先代アリンガム男爵の直系は母のほうで、父は婿養子として家に入ったに過ぎない。
なので父の立場は弱いのだ。
「俺は……いえ私は、アリンガム男爵家の名誉を考えて行動しただけで……」
「黙れ! 貴様はなにもかも間違っている。人道的には言うまでもない。子供を捨てて家の名誉を守るのも論外。世間にバレたら逆効果もいいところ。そして召喚師のなにが悪いのじゃ! お前がサインを欲しがっているアレスター・ダリモアは、召喚魔法が得意だったと言い伝えられているのじゃぞ」
「え? 魔王を倒したんだからド派手な攻撃魔法が得意なんだと思っていました……」
「ああ……馬鹿だとは思っていが、ここまでの馬鹿じゃったとは! 顔と家柄だけで娘と結婚させたワシこそが本当の馬鹿じゃな……」
「お父様。落ち込まないでください。私だってこの人と初めて会ったとき、顔だけは本当にいいと思って婚約を承知したんですから。顔もいいし伯爵家だし、この人なら大丈夫、少しばかり馬鹿なのは、私が我慢すれば済むと。それが……少しばかりじゃなくて本格的な馬鹿だったなんて! 見抜けなかった私も愚かです」
父は酷い言われようだ。

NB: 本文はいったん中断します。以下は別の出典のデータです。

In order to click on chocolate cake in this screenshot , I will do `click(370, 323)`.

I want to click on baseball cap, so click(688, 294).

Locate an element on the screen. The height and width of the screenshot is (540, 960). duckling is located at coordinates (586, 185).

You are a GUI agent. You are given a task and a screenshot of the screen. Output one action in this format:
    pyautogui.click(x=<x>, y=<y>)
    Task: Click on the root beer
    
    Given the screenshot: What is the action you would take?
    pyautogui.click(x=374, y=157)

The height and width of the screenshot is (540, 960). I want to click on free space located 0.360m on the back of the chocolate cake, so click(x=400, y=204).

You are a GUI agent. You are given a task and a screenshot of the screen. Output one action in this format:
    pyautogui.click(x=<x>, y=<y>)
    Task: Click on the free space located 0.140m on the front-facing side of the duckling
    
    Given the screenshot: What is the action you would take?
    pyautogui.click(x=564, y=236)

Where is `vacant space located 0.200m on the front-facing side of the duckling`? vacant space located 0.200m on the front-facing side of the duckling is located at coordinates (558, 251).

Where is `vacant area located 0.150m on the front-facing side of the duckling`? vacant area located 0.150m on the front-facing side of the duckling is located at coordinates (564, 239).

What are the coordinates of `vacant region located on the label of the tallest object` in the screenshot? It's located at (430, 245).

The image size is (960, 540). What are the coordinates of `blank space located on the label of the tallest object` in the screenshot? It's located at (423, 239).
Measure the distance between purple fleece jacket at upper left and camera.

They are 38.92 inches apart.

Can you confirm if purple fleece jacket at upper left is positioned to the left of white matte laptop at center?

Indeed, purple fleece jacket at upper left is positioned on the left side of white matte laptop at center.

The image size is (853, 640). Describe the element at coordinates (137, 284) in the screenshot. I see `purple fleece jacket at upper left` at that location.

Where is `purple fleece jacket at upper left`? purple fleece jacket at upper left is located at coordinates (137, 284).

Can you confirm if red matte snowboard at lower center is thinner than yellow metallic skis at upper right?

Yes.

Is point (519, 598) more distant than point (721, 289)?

しかし、やらかしたことを考えれば、これでも全然足りない。
果たしてこの家はどうなるのか。
ボクの今後の予定に影響を与えるので、感心が高まる。
「ま、待ってくれ! 離婚だけは勘弁してくれ! 俺は三男だ。今更、実家に帰っても居場所がない! 騎士団に送られてしまう!」
「貴様のような愚か者は、騎士団でも願い下げじゃろ。路頭に迷って野垂れ死ぬのが貴様に相応しい」
祖父は吐き捨てるように言う。
「そ、そんなぁ……」
「とはいえ、離婚はこちらの家にも傷がつく。餓死しないように食わせてやるから、大人しくしていろ。勝手なことをするな。今後、アリンガム男爵家の当主は貴様ではなく、アリアとする。不服ならば結構。出ていくがいい。こちらも腹をくくる」
「わ、分かりました。その条件で結構です……」
父は力なくうなだれた。
ボクを追放しようとして、危うく自分が追放されかけるなんて、間の抜けた話だ。
そのくせ母と祖父が言うように、顔だけはキリリと精悍なので、存在自体が詐欺みたいなものだ。